- Born: 28 January 1959 (age 67) Łódź, Poland
- Title: Professor of Technical Sciences

Academic background
- Education: PhD: 1993, University of Strathclyde (Supervisor: Tariq Durrani) Habilitation: 2002, Łódź University of Technology Professorship: 2013

Academic work
- Discipline: Biomedical signal and image processing, human–computer interfaces, image and signal processing
- Institutions: Łódź University of Technology

= Paweł Strumiłło =

Polish professor of technical sciences

Paweł Karol Strumiłło (born 28 January 1959 in Łódź, Poland) is a Polish professor of technical sciences specializing in medical electronics, signal and image processing, and human–computer communication systems. He is a professor at the Łódź University of Technology, served as Vice-Rector for Development from 2020 to 2025, and has been Director of the Institute of Electronics since 2015.

== Education ==
In 1983, Professor Strumiłło graduated from the Institute of Electronics at the Łódź University of Technology. He completed his doctoral studies at the University of Strathclyde in the United Kingdom and earned a PhD in Electrical Engineering in 1993. His doctoral dissertation focused on medical electronics. In 2002, he obtained the postdoctoral degree (habilitation) from the Łódź University of Technology. He was awarded the title of Professor of Technical Sciences in 2013. Professor Strumiłło has been affiliated with the Łódź University of Technology since 1983.

== Scientific activity ==
His research activities focus on medical electronics, signal and image analysis, computational intelligence, and human–computer communication systems. He is the author or co-author of more than 200 scientific publications and three books devoted to signal and image analysis, computational intelligence, and electronic personal navigation systems for people who are blind or visually impaired. He has led eight research projects.

He teaches courses at the Łódź University of Technology in electronics, signal and image processing, and information and communication technologies. He has supervised thirteen doctoral dissertations.

Between 1998 and 2005, he served as Deputy Director of the Institute of Electronics for Research.
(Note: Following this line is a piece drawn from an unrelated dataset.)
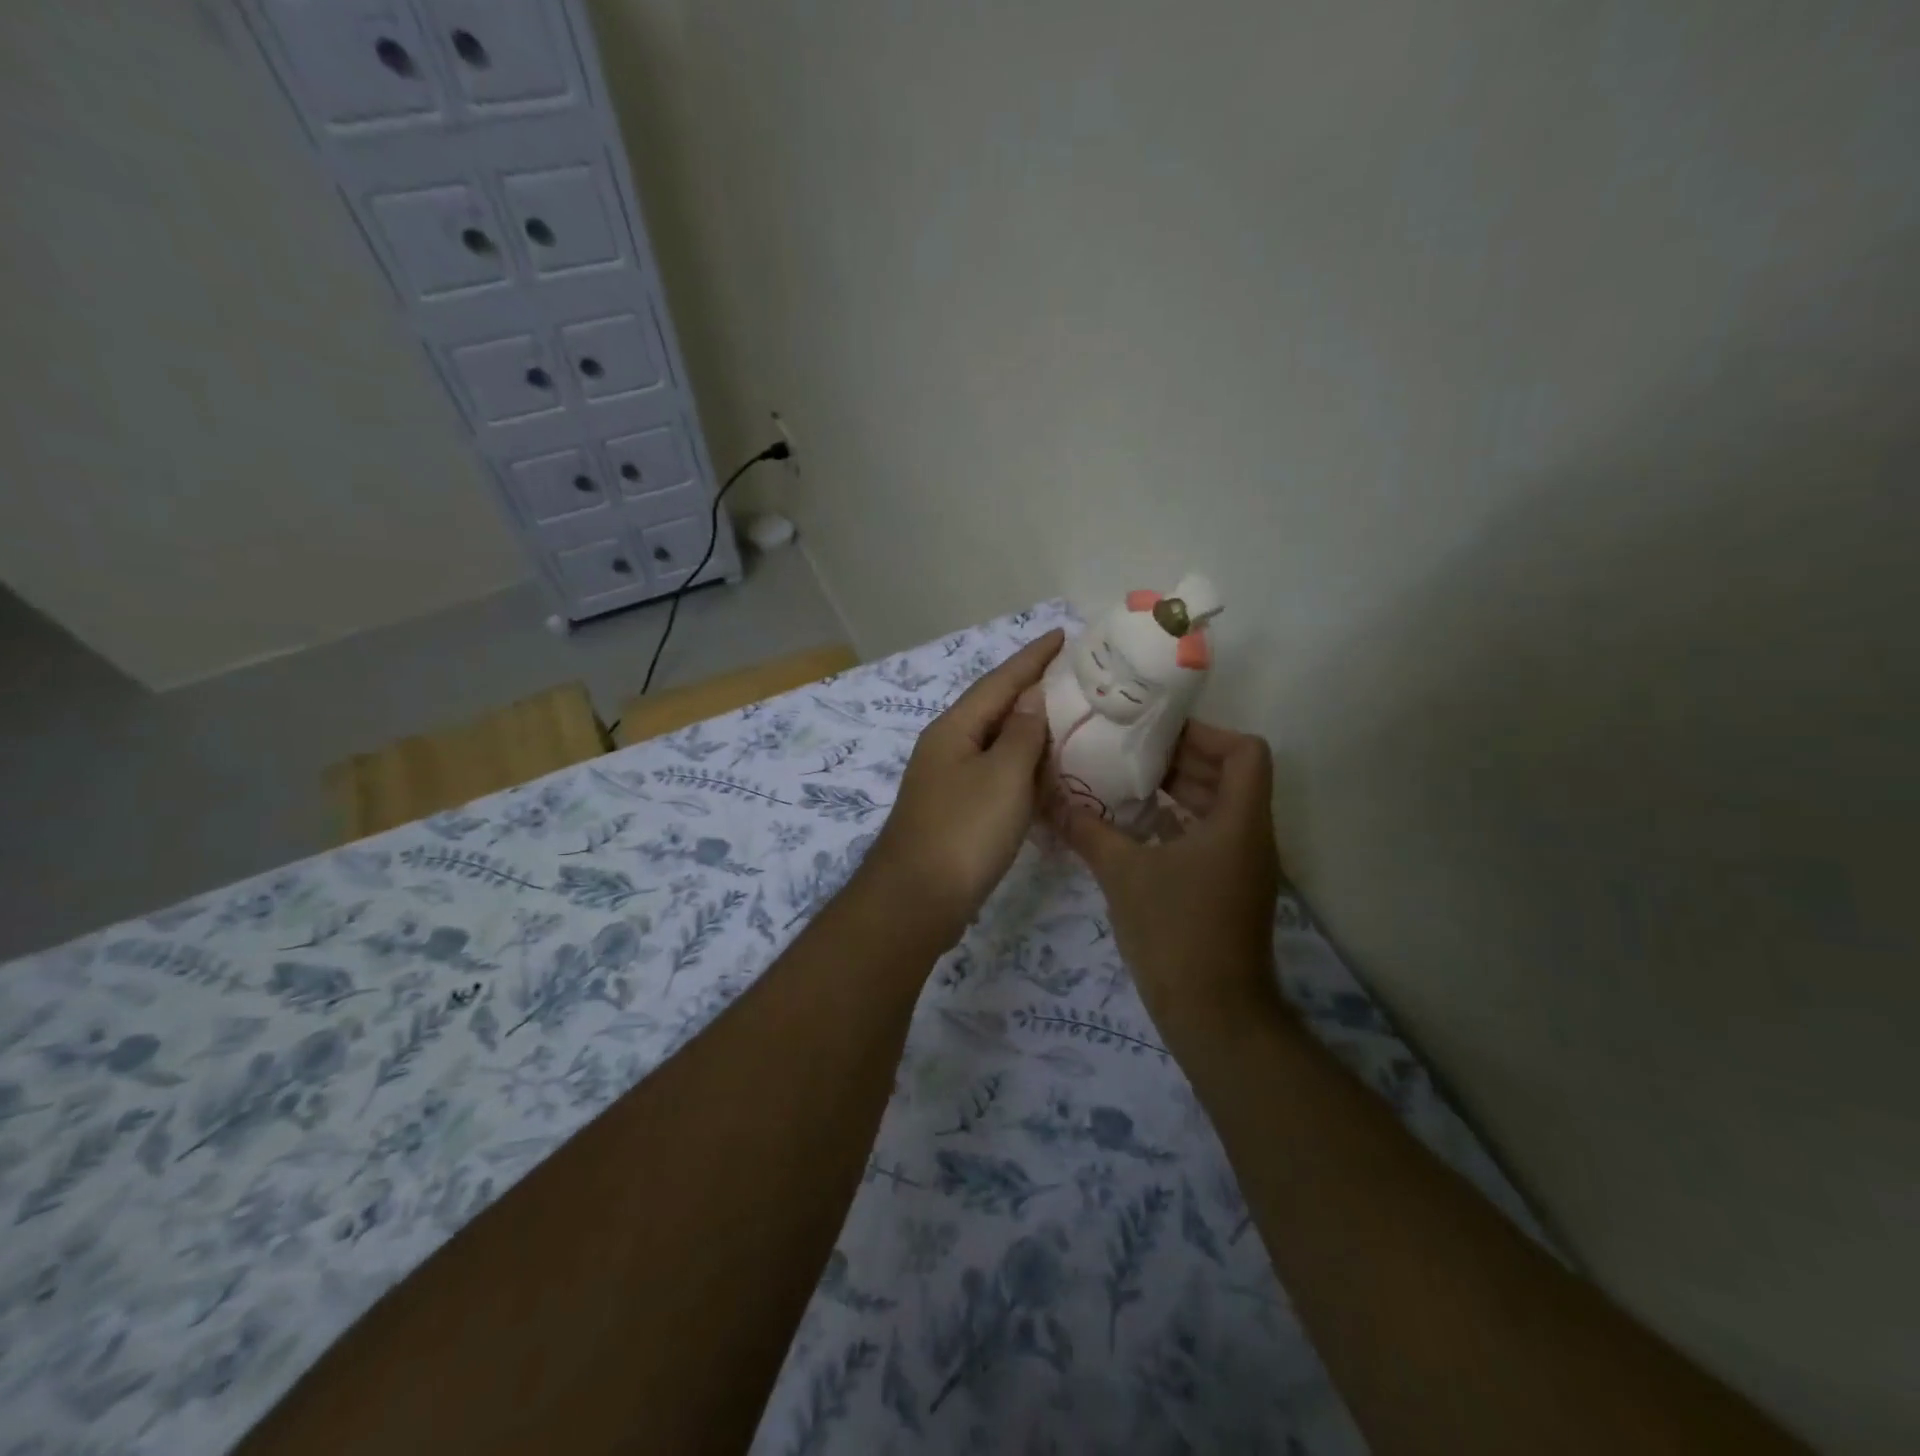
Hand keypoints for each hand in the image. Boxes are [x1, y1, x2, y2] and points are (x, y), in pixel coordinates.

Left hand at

From 2005 to 2015, he headed the Department of Medical Electronics. In 2015, he was appointed Director of the Institute of Electronics. From 2020 to 2025, he served as Vice-Rector for Development of the Łódź University of Technology.

Professor Strumiłło is a Senior Member of IEEE. Since 2007, he has been a member of the Electronics and Telecommunications Committee of the Polish Academy of Sciences, and since 2015 also a member of the Committee on Biocybernetics and Biomedical Engineering of the Polish Academy of Sciences.

He is also a member of the Łódź Scientific Society. Since 2020, he has served as Chair of the Łódź ICT Cluster. He is the Chair of the Presidium of the Users’ Council of the LODMAN Metropolitan Computer Network in Łódź for the 2024–2028 term. Between 2015 and 2017, he was a member of the management committee of a Horizon 2020 project focused on assistive systems for blind people. He was appointed to the Main Council of Science and Higher Education for the 2026–2029 term. He has served as a member of the jury of the “Łódź Programmer of the Year” competition.

His principal research interests include medical electronics; biomedical signal processing; human–computer communication systems; assistive technologies for people with visual impairments.

== Awards and distinctions ==
Professor Strumiłło has received numerous awards and distinctions:

- 1989 – Award of the Ministry of Science and Higher Education for research on computer image-processing systems.
- 2004 – Silver Cross of Merit.
- 2009 – Medal of the National Education Commission and an award for the best interdisciplinary achievement in technology transfer at the Łódź University of Technology.
- 2010 – Gold Medal at the International Exhibition of Inventions in Geneva for the invention Eye-blink Human Computer Interface.
- 2012 – Award of the Polish Agency for Enterprise Development for a project involving an electronic orientation-support system for people with visual impairments, recognized in the “Polish Future Product” competition.